30
May

A surprise appearance of Richard III

   Posted by: Julia Redlich   in Bookworm

Trying to clear out a few books I found a novel by Angela Thirkell. She loved Anthony Trollope’s set of novels about Barsetshire and wrote about 20 of them updating the county and its inhabitants bringing them into the 20th century. I once read they were the best record of middle class England ever written. Now I realise there is another reason why I loved her books.

I picked up her last one – and one which I can’t discard obviously – and towards the end found this:

I felt just like a leper, like the wicked uncle in The Black Arrow who goes about ringing a bell and saying Unclean, Unclean … and why Stevenson thought so poorly of that book I shall never understand. All my boys loved it. They liked it much better than Treasure Island and Kidnapped except for Alan Breck, of course.
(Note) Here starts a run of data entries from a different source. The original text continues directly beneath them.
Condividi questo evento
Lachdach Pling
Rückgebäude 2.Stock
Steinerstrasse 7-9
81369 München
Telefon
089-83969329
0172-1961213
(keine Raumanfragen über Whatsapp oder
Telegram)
And it was the only thing that made me really interested in Richard Crookback, until I read the book by that clever woman with three names*, who proved that Richard didn’t murder the little Princes in the Tower, and was a hero all the time and not a villain.

* “that clever woman with three names” is Elizabeth MacKintosh  (1896–1952), a novelist and playwright who wrote under the pseudonyms Josephine Tey and  Gordon Daviot.  The novel referred to in this passage is A Daughter of Time, which she published as Josephine Tey.